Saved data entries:
--- START ---
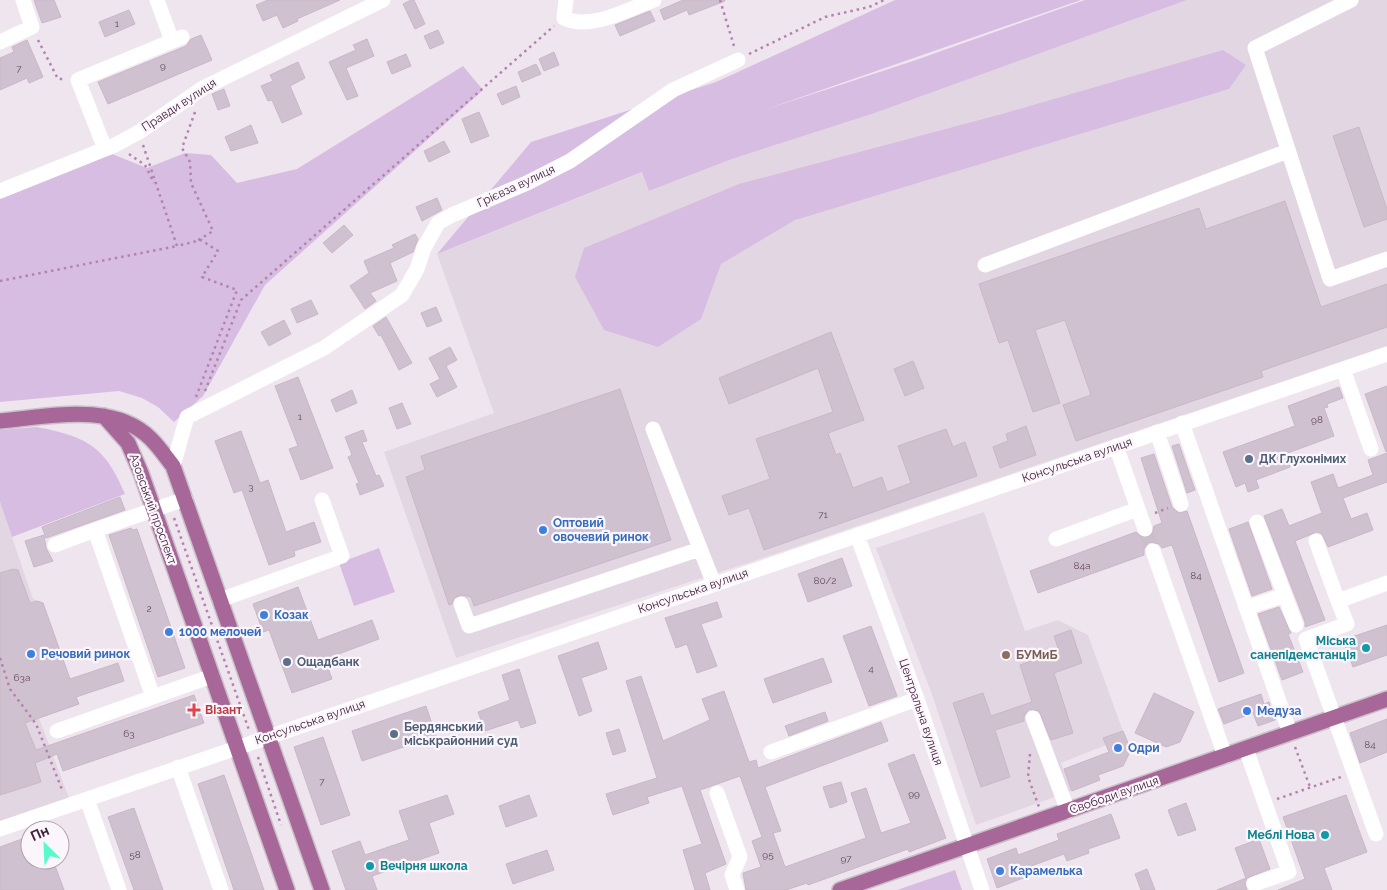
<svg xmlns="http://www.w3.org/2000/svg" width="1387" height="890" font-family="Raleway,sans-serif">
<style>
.built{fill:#e3d6e3}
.green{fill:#d7bde1}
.building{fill:#d0c1d0;stroke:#c9b7c8}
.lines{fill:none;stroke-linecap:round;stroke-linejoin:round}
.minor-tunnel{stroke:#ccbecb;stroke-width:15;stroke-dasharray:15 8;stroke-linecap:butt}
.major-casing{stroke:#cac1c8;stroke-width:18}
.path{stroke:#b483ad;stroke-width:2.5;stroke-dasharray:2.5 4;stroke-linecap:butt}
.minor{stroke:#fff;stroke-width:15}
.major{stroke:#a76799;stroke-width:15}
.service-dot{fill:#5c6f8a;stroke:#fbf6fb;stroke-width:2}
.shop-dot{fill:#3f7fe0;stroke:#fbf6fb;stroke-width:2}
.culture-dot{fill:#0f9aa8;stroke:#fbf6fb;stroke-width:2}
.education-dot{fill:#8d6e63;stroke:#fbf6fb;stroke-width:2}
.health-dot{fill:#e0444e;stroke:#fbf6fb;stroke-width:2}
.labels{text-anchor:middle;stroke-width:4.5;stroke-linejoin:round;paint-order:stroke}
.number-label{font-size:10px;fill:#664a61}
.street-label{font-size:12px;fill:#42223c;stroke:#fbf6fb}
.service-label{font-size:12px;font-weight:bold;fill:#4e5e75;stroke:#fbf6fb;text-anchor:start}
.shop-label{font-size:12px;font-weight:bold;fill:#366cbe;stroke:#fbf6fb;text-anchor:start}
.culture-label{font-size:12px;font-weight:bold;fill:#0d838f;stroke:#fbf6fb;text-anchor:end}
.education-label{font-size:12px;font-weight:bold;fill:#785e54;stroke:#fbf6fb;text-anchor:start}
.health-label{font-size:12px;font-weight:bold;fill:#be3a42;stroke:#fbf6fb;text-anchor:start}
</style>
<rect width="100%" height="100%" fill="#efe5ef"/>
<path class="built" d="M1187 0H1387V346L769 556 456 658 384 452 494 413 437 254 643 172 649 191 732 159 872 114Z
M0 502 33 599 43 603 79 704 39 718 69 798 0 822Z
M984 512 1025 631 1058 620 1088 635 1123 731 1104 738 1106 745 1061 763 1072 791 976 825 931 692 876 548Z"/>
<path class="green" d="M895 0H1081L764 110 916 60 1085 0H1187L872 114 732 159 649 191 642 172 437 254 531 142 716 82Z
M1223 50 1246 65 1229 89 795 220 721 264 701 319 658 347 604 330 575 277 584 248 739 184 1002 114Z
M463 66 483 90 265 285 203 396 174 422 158 407 142 398 119 391 0 402V199L112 154 147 168 185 153 211 155 237 183 297 169Z
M37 427C87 437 105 446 125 494L12 537 0 502V430Z
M379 548 395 592 354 606 339 563Z
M955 870 962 890H897Z"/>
<path class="building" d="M34 0H54L61 17 42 23Z
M268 0H340L297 19 298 21 283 28 277 15 263 21 256 5Z
M411 0H414L425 24 415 29 403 4Z
M683 0H725V1L689 15 687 10 664 20 660 10Z
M129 10 135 24 105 37 99 22Z
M650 11 655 21 620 36 615 25Z
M438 30 444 43 430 49 424 36Z
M201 35 212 60 108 104 98 82 186 46 191 39Z
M367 39 374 56 346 68 358 96 347 100 329 62 356 50 353 45Z
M27 40 43 77 29 83 27 78 0 90V58L14 52 12 47Z
M554 52 559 65 544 71 539 59Z
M406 54 411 66 392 74 387 62Z
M298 62 305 78 290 86 302 114 282 123 272 100 268 101 261 86 273 81 270 75Z
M536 64 541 74 522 82 518 72Z
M516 86 520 97 502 105 497 94Z
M224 89 230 106 218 110 212 94Z
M479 112 489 136 471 143 462 119Z
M251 125 258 143 231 151 225 137Z
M1359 127 1387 209V219L1364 227 1333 136Z
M444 141 450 152 429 162 424 151Z
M437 198 442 210 422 221 416 207Z
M1285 201 1321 307 1387 284V327L1261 371 1263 377 1076 441 1063 405 1091 395 1065 320 1035 330 1060 403 1033 412 1008 340 999 343 979 284 1199 208 1206 229Z
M344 225 353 235 332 253 323 243Z
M415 234 418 239 413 252 390 263 397 281 370 293 376 301 365 309 350 286 369 273 364 261 394 248 392 245Z
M311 300 318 314 297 323 291 309Z
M436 307 442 321 427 327 421 313Z
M386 317 412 363 399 370 381 335 379 336 373 326Z
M284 320 291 334 269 346 261 332Z
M831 332 864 420 828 433 836 455 840 453 853 488 882 477 887 492 911 483 898 446 946 429 953 447 965 442 977 476 764 550 749 508 729 515 722 496 770 479 756 439 833 412 818 368 729 404 719 378Z
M450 347 457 360 446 366 457 387 437 397 430 384 440 379 429 358Z
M913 361 924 388 905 396 894 369Z
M298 377 333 468 301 480 289 449 298 446 275 386Z
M1387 386V451L1386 452 1365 394Z
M1339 387 1343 398 1327 404 1328 407 1324 408 1334 436 1285 454 1290 467 1256 480 1259 488 1248 492 1245 483 1236 487 1223 452 1295 426 1288 406Z
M620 389 671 540 474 606 471 597 462 595 454 598 452 604 449 605 406 477 425 470 421 456Z
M352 390 357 403 336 412 331 400Z
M402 403 411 424 397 429 389 408Z
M1026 426 1036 455 1000 468 993 447 1008 441 1006 434Z
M363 430 367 441 362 442 376 476 379 475 384 486 360 495 356 484 359 483 348 457 352 455 345 437Z
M241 431 260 483 268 480 286 532 314 522 321 542 294 551 295 556 269 565 242 490 234 493 215 441Z
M1179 444 1195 490 1187 493 1172 446Z
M1387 453V482L1343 498 1351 519 1367 513 1373 530 1328 547 1322 534 1317 532 1295 541 1325 620 1305 627V622L1264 516 1282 509 1289 526 1322 513 1311 482 1333 474 1338 488 1373 475 1368 460Z
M1154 454 1172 507 1179 513 1187 511 1244 673 1219 682 1172 545 1162 548 1159 544 1149 542 1144 549V555L1038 593 1030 571 1136 532 1143 538 1152 535 1154 526 1162 523 1141 458Z
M120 497 125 510 46 538 42 527Z
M1248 522 1272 589 1252 596 1229 529Z
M131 528 132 530 137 529 185 668 158 677 109 535Z
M44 535 46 548 53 561 34 567 25 541Z
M842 558 852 586 808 602 798 574Z
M13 569 18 570 30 603 37 601 43 603 70 679 118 663 124 681 76 697 79 704 25 723 36 750 194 695 204 723 63 771 57 754 35 763 41 782 0 795V573Z
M298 587 318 640 372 620 379 639 325 659 332 679 292 693 269 630 263 632 253 604Z
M717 602 722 617 701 624 717 666 697 673 687 644 676 648 665 618Z
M1279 607 1291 633 1288 634 1303 672 1282 680 1258 614Z
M1387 625V655L1353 667 1343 640Z
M871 626 897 696 869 706 843 636Z
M1071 630 1082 663 1054 673 1073 733 1051 740 1039 711 1029 709 1024 716V721L995 730 1010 777 981 787 953 703 983 693 991 716 1032 702 1020 665 1059 651 1054 636Z
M598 642 607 669 581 678 592 711 579 716 558 656Z
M823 658 832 682 773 703 764 679Z
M519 669 536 723 521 728 518 720 485 731 478 712 510 700 502 675Z
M641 676 663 741 710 720 702 699 724 691 749 762 756 760 758 768 881 722 888 741 765 787 781 831 773 833 785 867 866 838 851 793 866 788 881 833 911 823 888 764 914 754 946 838 909 852 908 849 808 885 807 883 786 890H746L743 873 761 867 752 841 762 837 740 776 700 790 726 864 705 873 710 890H695L683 850 702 844 682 786 647 797 649 803 613 815 606 794 657 778 626 681Z
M1154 693 1194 712 1180 742 1166 747 1135 733Z
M1261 694 1264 704 1269 702 1275 720 1258 726 1253 713 1224 724 1218 709Z
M426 706 436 736 362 761 352 731Z
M825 712 828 721 789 736 785 726Z
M1387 719V752L1360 763 1350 733Z
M619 729 626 751 613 755 606 733Z
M1123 731 1131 750 1123 766 1098 775 1100 780 1072 791 1064 769 1109 752 1103 738Z
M323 737 350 815 321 825 294 747Z
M224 775 264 890H234L198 784Z
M841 782 847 802 830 808 823 787Z
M447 795 454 814 429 823 439 853 372 876 377 890H346L332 851 360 841 365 855 409 840 399 811Z
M529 795 537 816 506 827 499 806Z
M1346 795 1367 852 1324 868 1332 890H1278L1305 879 1283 817Z
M1186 803 1196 830 1178 836 1168 810Z
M134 808 163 890H134L108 817Z
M1111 814 1120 838 1088 849 1089 853 1067 861 1064 854 1023 869 1026 877 997 888 987 859 1016 848 1018 855 1059 840 1057 834Z
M30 836V860H53L64 890H0V847Z
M1259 839 1270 869 1247 878 1245 883 1247 890H1217L1246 878 1235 848Z
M547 850 554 870 513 884 506 864Z
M1147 869 1155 890H1141L1135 874Z"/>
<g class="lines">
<path class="minor-tunnel" d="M1145 529 1153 551"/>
<g class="major-casing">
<path id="major" d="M104 416 128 443 141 473 287 890
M0 421C47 417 113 401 151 439 159 447 166 457 173 466L322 890
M840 890 1387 699"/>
</g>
<path class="path" d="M720 0 734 46
M38 40 58 79H64
M749 54 825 17 869 7 884 0
M195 112 182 148 190 162 191 183 213 231 197 241
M143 145 177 246 201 240 218 251 202 277 237 290 196 397
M129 154 145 165 154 183
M0 281 177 246
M205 391 241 300 554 26
M1155 513 1168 508
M174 518 249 730
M0 658 10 689 36 724 63 792
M1295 747 1310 787
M1030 754 1028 777 1039 807
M258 757 281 825
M1277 799 1341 777"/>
<path class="minor" d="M157 0 172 41
M566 0 564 18C591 31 628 9 654 0
M1351 0 1255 48 1330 279 1387 259
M0 42 32 27 23 0
M105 149 78 80 182 37
M0 191 115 145 139 132 203 88 383 0
M985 265 1288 151
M1343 369 1371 449
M1182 423 1290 733
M653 429 714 584
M1157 432 1181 504
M1116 446 1145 529
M173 466 187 417 324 348 402 295 417 269 424 248 438 223 452 215 527 183 570 161 673 90 738 60
M1257 522 1296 625
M95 530 185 499
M857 535 917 699 982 890
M1056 539 1138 509
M1316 541 1338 601
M55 545 95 530 153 697
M1153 551 1225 756
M220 600 342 556 322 500
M461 604 469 626 700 549
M1246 608 1285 595
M1033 718 1068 811
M57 731 212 676
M1246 749 1289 872 1254 884
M771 752 917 699
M178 767 221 890
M717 793 740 857 732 875 737 890
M87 799 119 890
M0 829 1387 354
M1376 834 1306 639 1347 624 1338 601 1387 583"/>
<use href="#major" class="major"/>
</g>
<g class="service-dot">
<circle cx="1249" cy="459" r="5"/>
<circle cx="287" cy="662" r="5"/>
<circle cx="394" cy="734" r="5"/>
</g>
<g class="shop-dot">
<circle cx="543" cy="530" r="5"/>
<circle cx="264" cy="615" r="5"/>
<circle cx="169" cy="632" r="5"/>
<circle cx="31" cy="654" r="5"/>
<circle cx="1247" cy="711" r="5"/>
<circle cx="1118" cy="748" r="5"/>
<circle cx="1000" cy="871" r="5"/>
</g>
<g class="culture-dot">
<circle cx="1366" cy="648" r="5"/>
<circle cx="1325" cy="835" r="5"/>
<circle cx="370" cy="866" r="5"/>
</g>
<circle class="education-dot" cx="1006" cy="655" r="5"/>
<path class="health-dot" d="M191.5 702.5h5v5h5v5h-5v5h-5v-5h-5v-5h5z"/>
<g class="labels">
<g class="number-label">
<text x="117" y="27">1</text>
<text x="163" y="69">9</text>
<text x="19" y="72">7</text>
<text x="300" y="420">1</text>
<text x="1317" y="423">98</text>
<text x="251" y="490">3</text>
<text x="823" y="518">71</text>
<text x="1082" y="569">84а</text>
<text x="1196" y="579">84</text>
<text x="825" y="584">80/2</text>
<text x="149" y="612">2</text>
<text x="871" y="672">4</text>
<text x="22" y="681">63а</text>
<text x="129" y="737">63</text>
<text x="1370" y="748">84</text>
<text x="322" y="785">7</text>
<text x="914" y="797">99</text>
<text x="135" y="858">58</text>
<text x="768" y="858">95</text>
<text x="846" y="862">97</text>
</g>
<g class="street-label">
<text transform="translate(179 105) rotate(-33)" y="4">Правди вулиця</text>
<text transform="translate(516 186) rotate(-25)" y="4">Грієвза вулиця</text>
<text transform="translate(1077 460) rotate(-19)" y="4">Консульська вулиця</text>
<text transform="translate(153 509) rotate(70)" y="4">Азовський проспект</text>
<text transform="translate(693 591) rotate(-19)" y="4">Консульська вулиця</text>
<text transform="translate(921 712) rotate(71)" y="4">Центральна вулиця</text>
<text transform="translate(310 722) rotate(-19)" y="4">Консульська вулиця</text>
<text transform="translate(1114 795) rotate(-19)" y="4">Свободи вулиця</text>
</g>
<g class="service-label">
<text x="1259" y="463">ДК Глухонімих</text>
<text x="297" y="666">Ощадбанк</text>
<text x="404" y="731">Бердянський<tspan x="404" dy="14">міськрайонний суд</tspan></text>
</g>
<g class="shop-label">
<text x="553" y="527">Оптовий<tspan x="553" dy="14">овочевий ринок</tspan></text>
<text x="274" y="619">Козак</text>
<text x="179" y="636">1000 мелочей</text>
<text x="41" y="658">Речовий ринок</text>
<text x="1257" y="715">Медуза</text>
<text x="1128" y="752">Одри</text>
<text x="1010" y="875">Карамелька</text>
</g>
<g class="culture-label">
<text x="1356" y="645">Міська<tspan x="1356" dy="14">санепідемстанція</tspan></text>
<text x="1315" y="839">Меблі Нова</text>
<text x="380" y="870" text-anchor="start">Вечірня школа</text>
</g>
<g class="education-label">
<text x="1016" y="659">БУМиБ</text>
</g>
<g class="health-label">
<text x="205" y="714">Візант</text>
</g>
</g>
<g transform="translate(45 845) rotate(336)"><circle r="24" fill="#fbf6fb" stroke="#b1a1af"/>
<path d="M0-4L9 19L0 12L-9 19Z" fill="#58facc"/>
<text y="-8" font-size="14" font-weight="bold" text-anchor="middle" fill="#42223c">Пн</text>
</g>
</svg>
--- END ---
Required action: Go through the entries above and count the lines containing the word "dasharray"; give only that count.

Completed exercise: 2